UK GOVT URGES OTC USE, ECONOMIC EVALUATION

6 December 1993

The pharmaceutical industry cannot keep presenting governments with ever-increasing bills, even for research and development. It has got to be able to show governments that all the public expenditure being paid out is cost-effective and that the bills are worth paying, according to UK Minister for Health Brian Mawhinney.

He told Management Forum's annual pharmaceutical conference in London last week that economic evaluation is now one of the most important issues facing the industry. The real-term growth rate of the National Health Service drug bill is continuing to increase and this is not supportable, he said; there is no infinite pot of taxpayers' money. Yet it would be too easy for government to argue simply that costs are too high, and to demand that they are cut. "We want a vigorous industry which can continue to develop new and better medicine for patients, so we must look deeper than just costs, mainly at the causes in the rise of drug bills, and at just how much value for money the taxpayer is actually getting," he said. Areas such as prescribing habits and incentives, as well as patient behavior, would have to be studied.
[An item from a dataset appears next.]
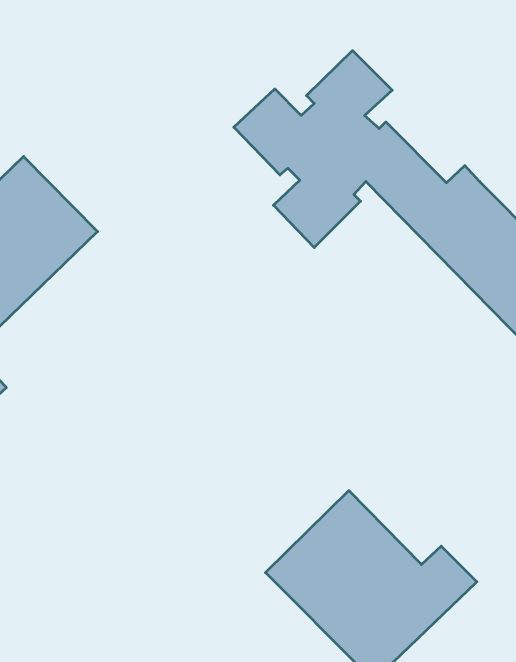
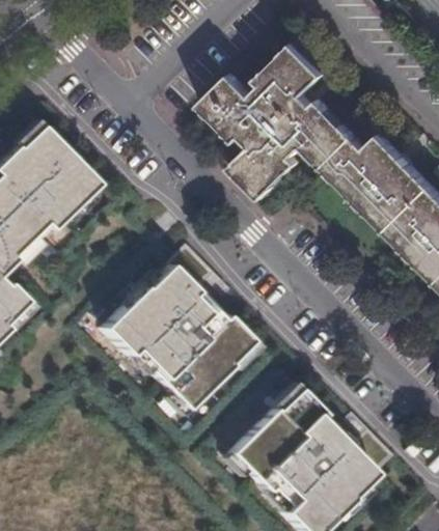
building: none -> [102,251,250,414]

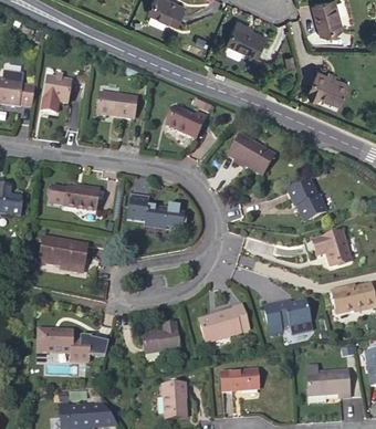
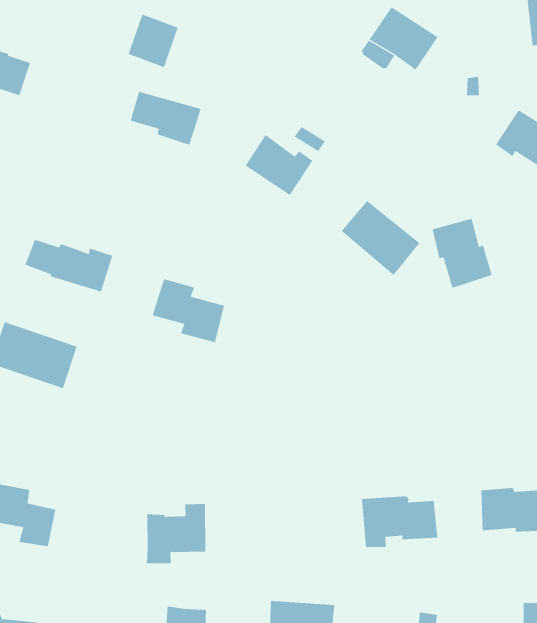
building: [44,74,71,103] -> [128,14,178,68]
building: [288,179,326,221] -> [432,218,492,288]
building: [311,230,351,265] -> none
building: [199,303,249,343] -> none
The government cannot turn a blind eye to this issue, and it wants to explore it further in cooperation with the industry, said the Minister. He would not be drawn as to when or if this type of evaluation might become part of the drug approval process, saying he could not predict the outcome of the constructive debate which he hopes to encourage with companies. There is a long way to go in this, and industry and government must resolve it together, said Dr Mawhinney. He stressed that the emphasis remains on meeting patient needs, and that doing so economically comes second, but repeated that "the main challenge to us all is value for money," and that this issue will not go away.